Monitor your dog throughout the process. You need not think about euthanization if they seem fine; still eat right, play around and generally have a good disposition.
However, if they seem like the pain is overbearing and they no longer have a will to live, euthanization might be the humane thing to do.
All these might come as a shock to you what with all the things your dog might be going through.
So, sit with your vet and let them talk you through the options that are available to you and your dog.
Dog Bladder Cancer: What To Expect — FAQs
What Are The Symptoms Of Late Stage Bladder Cancer In Dogs?
The following are signs that tell you that your dog’s blood cancer has advanced to a late stage:
- Pain when urinating.
- Pain in the bones.
- Swollen feet.
- Weight loss.
- Pain in the lower back.
Is TCC Painful For Dogs?
A dog who has TCC would certainly be in a lot of pain. From the pains they’ll experience when they are trying to urinate to random bone pains, TCC can put dogs in really serious pains.

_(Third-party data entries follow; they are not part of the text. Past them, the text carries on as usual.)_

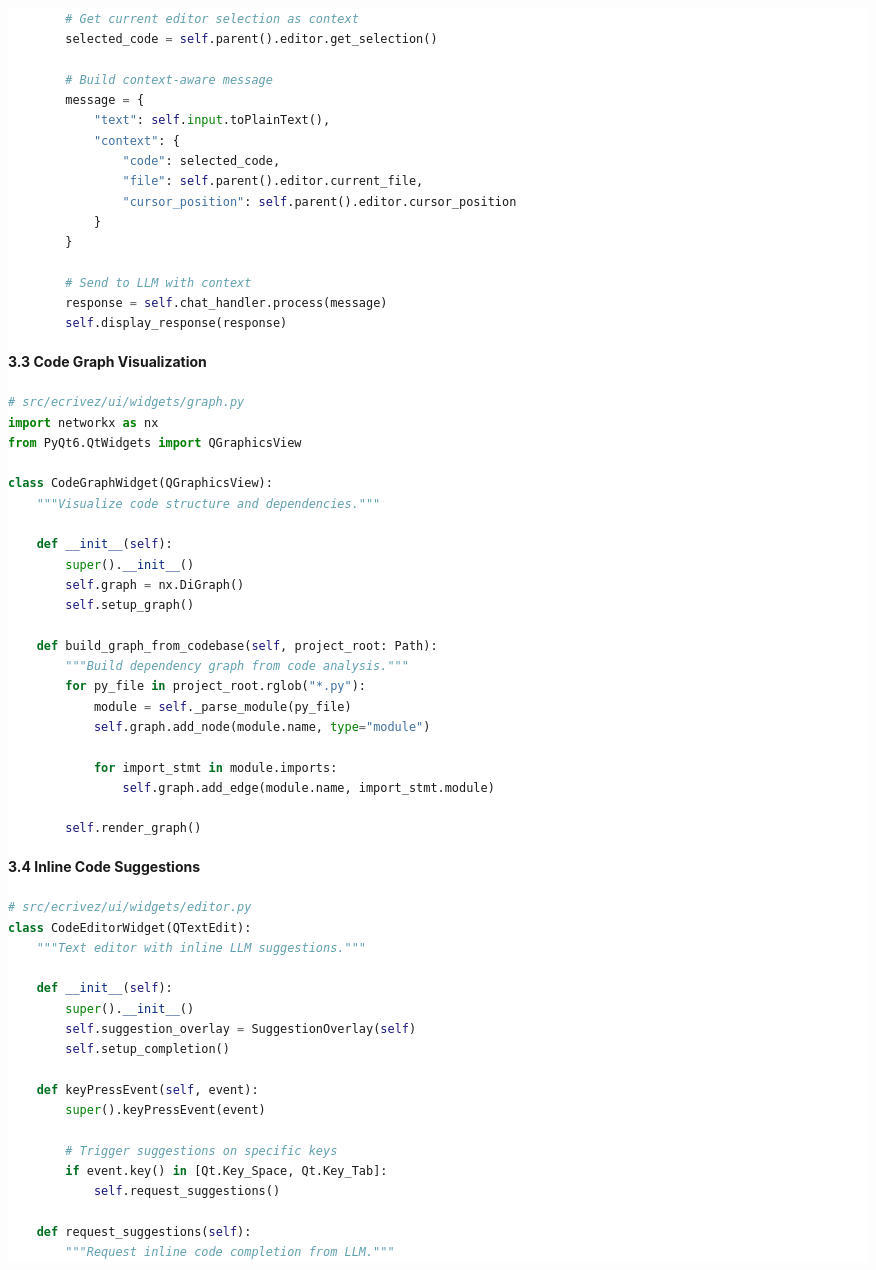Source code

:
 ```python
        # Get current editor selection as context
        selected_code = self.parent().editor.get_selection()
        
        # Build context-aware message
        message = {
            "text": self.input.toPlainText(),
            "context": {
                "code": selected_code,
                "file": self.parent().editor.current_file,
                "cursor_position": self.parent().editor.cursor_position
            }
        }
        
        # Send to LLM with context
        response = self.chat_handler.process(message)
        self.display_response(response)
```

#### 3.3 Code Graph Visualization
```python
# src/ecrivez/ui/widgets/graph.py
import networkx as nx
from PyQt6.QtWidgets import QGraphicsView

class CodeGraphWidget(QGraphicsView):
    """Visualize code structure and dependencies."""
    
    def __init__(self):
        super().__init__()
        self.graph = nx.DiGraph()
        self.setup_graph()
    
    def build_graph_from_codebase(self, project_root: Path):
        """Build dependency graph from code analysis."""
        for py_file in project_root.rglob("*.py"):
            module = self._parse_module(py_file)
            self.graph.add_node(module.name, type="module")
            
            for import_stmt in module.imports:
                self.graph.add_edge(module.name, import_stmt.module)
        
        self.render_graph()
```

#### 3.4 Inline Code Suggestions
```python
# src/ecrivez/ui/widgets/editor.py
class CodeEditorWidget(QTextEdit):
    """Text editor with inline LLM suggestions."""
    
    def __init__(self):
        super().__init__()
        self.suggestion_overlay = SuggestionOverlay(self)
        self.setup_completion()
    
    def keyPressEvent(self, event):
        super().keyPressEvent(event)
        
        # Trigger suggestions on specific keys
        if event.key() in [Qt.Key_Space, Qt.Key_Tab]:
            self.request_suggestions()
    
    def request_suggestions(self):
        """Request inline code completion from LLM."""
```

However, at the early stage, it might be difficult to detect that your dog is in pain because dogs instinctively try to power through the pain. The only reason you’ld be able to notice them in pains at the later stage of the bladder cancer is because the pain would have become unbearable.
Is TCC In Dogs Curable?
Now, this is a tricky question. Here’s the thing, a dog with TCC will have to be operated on for the cancerous tumor to be removed. Now, this is a somewhat common procedure to perform and after this, the dog can go ahead and go through chemotherapy.
However, the little snag here is that most times, by the time the TCC has been detected, it would have spread to certain parts of the body where removing it would be dangerous.
What Do You Feed A Dog With Bladder Cancer?
If you are thinking about what to feed your dog who has bladder cancer, it is best to speak with your vet. They should be able to help you with diet adjustments and plans that will help your dog in their healing process.
That said, be sure that whatever you’re giving your dog is fresh, properly prepared and easily digested.
Does Bladder Cancer In Dogs Spread Fast?
The speed with which bladder cancer spreads in dogs is not anything peculiar. It spreads at about the same speed as any other cancer a dog could get but certainly not as fast as hemangiosarcoma.
Where Does Bladder Cancer Spread To In Dogs?
From the bladder and even deeper into the bladder up to the walls, bladder cancer in dogs can spread to the urinary tract, the lymph nodes, the lungs and the liver. And at this point, it is practically impossible to get all the tumors out.